I’ll note in passing than SP types tend to, as far as one can generalise, have high sex drives, so are probably the least likely to be celibate, and if so, involuntarily so. It also seems to make intuitive sense (intuitive sense, get it, lol) that Se doms would be least likely to not be celibate, so we will probably have ESTP and ESFP at the bottom of our list.

In a few words, what do you think each of the MBTI types resembles?

ESTJ: Traffic signals and signs. Commanding, highly visible, ultimately designed to preserve order and security, and you’ll be punished if you don’t obey.

ISTJ: Your car’s owner’s manual. Follow all the recommendations, and service it as described, and it’ll run perfectly for 300,000 miles.

ISFJ: Best winter coat you own. Cozy, practical, essential, useful. Keep forever.

ESFJ: Jubilant wine and cheese party (or backyard barbecue) for the new neighbors to meet everyone on the cul-de-sac.

ISFP: Flea market. Nontraditional, cluttered, lots to look at and interact with, a place you wander with no agenda and no hurry. Pick up anything interesting, buy very little, but really offers something for everyone if you keep looking.

ESFP: A loud, colorful rollercoaster you’ve ridden six times so far because everyone’s watching the parade. The rollercoaster is no longer scary to you, but you’re still screaming your throat raw because it’s fun.

ISTP: Spearfishing in Jamaica. Alone. Nature sounds.

ESTP: The roar of a drag race buzzing through a window in West Los Angeles. Subsequent sirens. Subsequent yelling, laughing, screaming, and cars peeling out in four different directions.

INTJ: A phone app that provides more updated information than the departure/arrival schedule at the airport. Useful, efficient, an improvement on what the plebes are using.

ENTJ: Immaculate, fragrant, buttery soft Italian leather work bag. Jet black. Nothing in it but the essentials.

INTP: A laptop you can’t guess the password to unlock. Definitely contains ultraclassified material, and was accidentally left in the airport terminal with an empty Funyuns bag.
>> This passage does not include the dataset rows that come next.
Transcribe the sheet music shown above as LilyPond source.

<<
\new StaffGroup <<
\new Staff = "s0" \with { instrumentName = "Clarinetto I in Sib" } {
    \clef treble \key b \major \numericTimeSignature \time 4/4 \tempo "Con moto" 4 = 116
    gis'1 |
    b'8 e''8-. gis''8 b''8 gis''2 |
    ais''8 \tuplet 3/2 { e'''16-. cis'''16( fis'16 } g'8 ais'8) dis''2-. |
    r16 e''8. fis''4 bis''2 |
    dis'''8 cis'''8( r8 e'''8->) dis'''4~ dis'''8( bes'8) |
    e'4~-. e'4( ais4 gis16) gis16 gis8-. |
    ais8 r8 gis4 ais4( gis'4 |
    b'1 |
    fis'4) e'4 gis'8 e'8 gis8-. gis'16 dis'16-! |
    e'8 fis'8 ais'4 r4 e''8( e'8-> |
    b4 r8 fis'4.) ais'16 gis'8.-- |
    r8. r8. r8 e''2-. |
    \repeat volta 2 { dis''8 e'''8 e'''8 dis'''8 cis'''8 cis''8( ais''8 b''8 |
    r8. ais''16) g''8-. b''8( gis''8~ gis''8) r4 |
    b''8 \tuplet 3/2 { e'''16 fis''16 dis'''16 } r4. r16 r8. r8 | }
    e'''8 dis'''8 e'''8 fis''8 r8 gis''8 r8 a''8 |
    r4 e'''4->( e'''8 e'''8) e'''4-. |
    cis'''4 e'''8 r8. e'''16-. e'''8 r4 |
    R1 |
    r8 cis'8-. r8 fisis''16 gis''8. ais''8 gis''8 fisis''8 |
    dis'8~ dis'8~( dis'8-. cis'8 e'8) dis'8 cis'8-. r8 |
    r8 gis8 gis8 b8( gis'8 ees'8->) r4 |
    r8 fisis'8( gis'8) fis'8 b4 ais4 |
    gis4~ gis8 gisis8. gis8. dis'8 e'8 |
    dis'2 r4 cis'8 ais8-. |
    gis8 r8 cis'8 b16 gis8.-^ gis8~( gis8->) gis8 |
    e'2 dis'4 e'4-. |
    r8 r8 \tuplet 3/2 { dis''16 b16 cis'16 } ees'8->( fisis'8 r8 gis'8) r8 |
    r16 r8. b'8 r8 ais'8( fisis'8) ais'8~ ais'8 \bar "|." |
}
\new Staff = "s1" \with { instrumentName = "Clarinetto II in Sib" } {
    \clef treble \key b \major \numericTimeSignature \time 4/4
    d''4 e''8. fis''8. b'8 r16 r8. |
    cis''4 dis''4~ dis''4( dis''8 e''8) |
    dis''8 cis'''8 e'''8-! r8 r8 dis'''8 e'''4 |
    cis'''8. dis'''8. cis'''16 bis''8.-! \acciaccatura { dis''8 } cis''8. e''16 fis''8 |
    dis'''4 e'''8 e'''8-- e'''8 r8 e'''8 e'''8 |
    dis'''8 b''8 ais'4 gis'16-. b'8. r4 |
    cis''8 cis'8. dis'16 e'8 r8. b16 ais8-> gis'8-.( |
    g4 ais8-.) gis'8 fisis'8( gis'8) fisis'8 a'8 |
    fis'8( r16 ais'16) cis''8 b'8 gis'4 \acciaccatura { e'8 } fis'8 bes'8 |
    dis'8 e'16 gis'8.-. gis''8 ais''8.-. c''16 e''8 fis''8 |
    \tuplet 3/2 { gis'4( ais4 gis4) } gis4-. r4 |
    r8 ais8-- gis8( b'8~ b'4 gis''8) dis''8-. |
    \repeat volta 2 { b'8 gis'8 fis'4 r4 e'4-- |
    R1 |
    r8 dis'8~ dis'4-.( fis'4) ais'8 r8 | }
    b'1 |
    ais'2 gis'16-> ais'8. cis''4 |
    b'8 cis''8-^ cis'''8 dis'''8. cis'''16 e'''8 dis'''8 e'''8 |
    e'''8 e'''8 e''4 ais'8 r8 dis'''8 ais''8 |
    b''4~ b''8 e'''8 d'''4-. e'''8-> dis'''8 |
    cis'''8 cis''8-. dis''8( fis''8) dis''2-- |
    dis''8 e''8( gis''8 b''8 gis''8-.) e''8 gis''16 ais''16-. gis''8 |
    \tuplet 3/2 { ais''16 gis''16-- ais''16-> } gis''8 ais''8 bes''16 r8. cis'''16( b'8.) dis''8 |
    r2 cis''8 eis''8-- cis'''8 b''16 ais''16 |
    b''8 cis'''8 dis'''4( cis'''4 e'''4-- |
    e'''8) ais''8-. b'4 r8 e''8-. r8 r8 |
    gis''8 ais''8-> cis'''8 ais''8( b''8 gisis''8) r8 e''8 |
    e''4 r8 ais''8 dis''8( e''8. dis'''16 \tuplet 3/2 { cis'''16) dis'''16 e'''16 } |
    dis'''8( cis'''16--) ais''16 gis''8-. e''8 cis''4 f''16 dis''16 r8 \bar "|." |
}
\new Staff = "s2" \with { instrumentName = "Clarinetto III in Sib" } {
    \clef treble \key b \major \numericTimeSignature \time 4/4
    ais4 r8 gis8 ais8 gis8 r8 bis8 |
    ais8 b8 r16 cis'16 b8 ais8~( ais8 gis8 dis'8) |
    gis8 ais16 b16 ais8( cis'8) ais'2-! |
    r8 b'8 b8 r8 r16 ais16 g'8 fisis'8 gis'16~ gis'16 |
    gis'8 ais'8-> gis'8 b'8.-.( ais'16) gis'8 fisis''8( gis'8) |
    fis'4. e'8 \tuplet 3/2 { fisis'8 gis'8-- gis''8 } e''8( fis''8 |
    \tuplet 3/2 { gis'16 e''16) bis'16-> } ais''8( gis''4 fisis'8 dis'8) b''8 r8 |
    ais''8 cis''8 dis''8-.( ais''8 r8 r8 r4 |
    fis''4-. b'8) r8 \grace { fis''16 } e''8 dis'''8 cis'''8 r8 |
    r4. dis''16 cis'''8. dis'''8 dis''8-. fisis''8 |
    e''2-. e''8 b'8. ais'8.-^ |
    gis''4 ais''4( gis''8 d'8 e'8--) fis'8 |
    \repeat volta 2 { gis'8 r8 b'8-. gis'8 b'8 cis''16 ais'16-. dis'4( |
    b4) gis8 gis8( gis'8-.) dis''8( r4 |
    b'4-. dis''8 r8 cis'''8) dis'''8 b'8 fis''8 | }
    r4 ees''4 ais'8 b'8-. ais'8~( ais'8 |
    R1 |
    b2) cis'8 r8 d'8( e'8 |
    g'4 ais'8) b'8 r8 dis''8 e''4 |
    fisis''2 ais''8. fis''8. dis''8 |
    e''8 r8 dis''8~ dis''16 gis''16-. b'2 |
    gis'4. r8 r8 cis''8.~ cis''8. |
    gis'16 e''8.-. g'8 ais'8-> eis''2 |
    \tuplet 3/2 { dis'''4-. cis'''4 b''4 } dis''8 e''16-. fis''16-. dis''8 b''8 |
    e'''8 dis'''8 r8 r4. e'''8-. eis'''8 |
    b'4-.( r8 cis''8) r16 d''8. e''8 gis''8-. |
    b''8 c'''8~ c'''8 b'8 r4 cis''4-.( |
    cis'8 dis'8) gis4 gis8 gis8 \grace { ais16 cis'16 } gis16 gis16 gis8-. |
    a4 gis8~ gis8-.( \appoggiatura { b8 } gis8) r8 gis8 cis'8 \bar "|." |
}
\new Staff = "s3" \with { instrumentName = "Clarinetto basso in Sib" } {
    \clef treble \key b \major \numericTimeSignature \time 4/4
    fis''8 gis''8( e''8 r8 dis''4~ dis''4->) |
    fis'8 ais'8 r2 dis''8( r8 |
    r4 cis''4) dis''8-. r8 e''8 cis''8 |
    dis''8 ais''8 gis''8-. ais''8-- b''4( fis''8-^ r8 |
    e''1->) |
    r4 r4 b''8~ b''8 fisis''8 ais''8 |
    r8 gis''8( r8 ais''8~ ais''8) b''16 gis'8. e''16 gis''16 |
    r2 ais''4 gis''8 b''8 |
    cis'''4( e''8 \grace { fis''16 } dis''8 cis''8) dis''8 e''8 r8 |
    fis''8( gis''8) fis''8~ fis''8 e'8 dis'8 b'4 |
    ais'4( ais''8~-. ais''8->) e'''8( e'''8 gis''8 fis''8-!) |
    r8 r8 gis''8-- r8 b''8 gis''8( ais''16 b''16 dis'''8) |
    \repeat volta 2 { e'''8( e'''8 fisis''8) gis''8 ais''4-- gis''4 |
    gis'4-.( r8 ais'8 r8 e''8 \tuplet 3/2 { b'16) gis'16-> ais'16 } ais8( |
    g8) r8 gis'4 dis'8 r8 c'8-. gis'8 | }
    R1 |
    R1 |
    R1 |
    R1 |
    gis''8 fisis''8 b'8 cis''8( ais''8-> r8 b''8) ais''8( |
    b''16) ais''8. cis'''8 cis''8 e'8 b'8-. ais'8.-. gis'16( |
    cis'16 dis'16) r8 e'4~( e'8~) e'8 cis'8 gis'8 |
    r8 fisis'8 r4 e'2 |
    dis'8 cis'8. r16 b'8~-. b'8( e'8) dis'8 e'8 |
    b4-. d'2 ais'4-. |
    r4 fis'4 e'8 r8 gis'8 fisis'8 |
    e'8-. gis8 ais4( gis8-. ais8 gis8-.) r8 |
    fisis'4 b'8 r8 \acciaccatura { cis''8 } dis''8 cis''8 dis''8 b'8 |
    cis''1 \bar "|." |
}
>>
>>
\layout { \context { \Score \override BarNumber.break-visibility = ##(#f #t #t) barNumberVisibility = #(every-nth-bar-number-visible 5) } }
ENTP: A strange, really strong cocktail made from a recipe in a 300-year-old notebook, but updated with local ingredients. You really don’t understand how all those components work together, but they do. Esoteric pun name the bartender feels compelled to explain.

INFJ: A great therapist. Gives interesting perspectives on your problems and makes you think about them differently. Seems unflappable. You know nothing about him/her, s/he knows everything about you. Is going to their own therapy session after you leave.

ENFJ: A workplace team-building retreat that actually works. (That should just be their tagline.)

INFP: Pretty, intricate mobile artwork in a gallery. You actually have to read the artist’s statement to understand the full story behind what you’re looking at. You buy a postcard of it at the gift shop because it sticks with you.

ENFP: A carnival funhouse where you get too overstimulated about 3/4 of the way through. Unforgettable. But also feels like they didn’t quite finish the design, and you step on a paint tray as you walk out covered in glitter.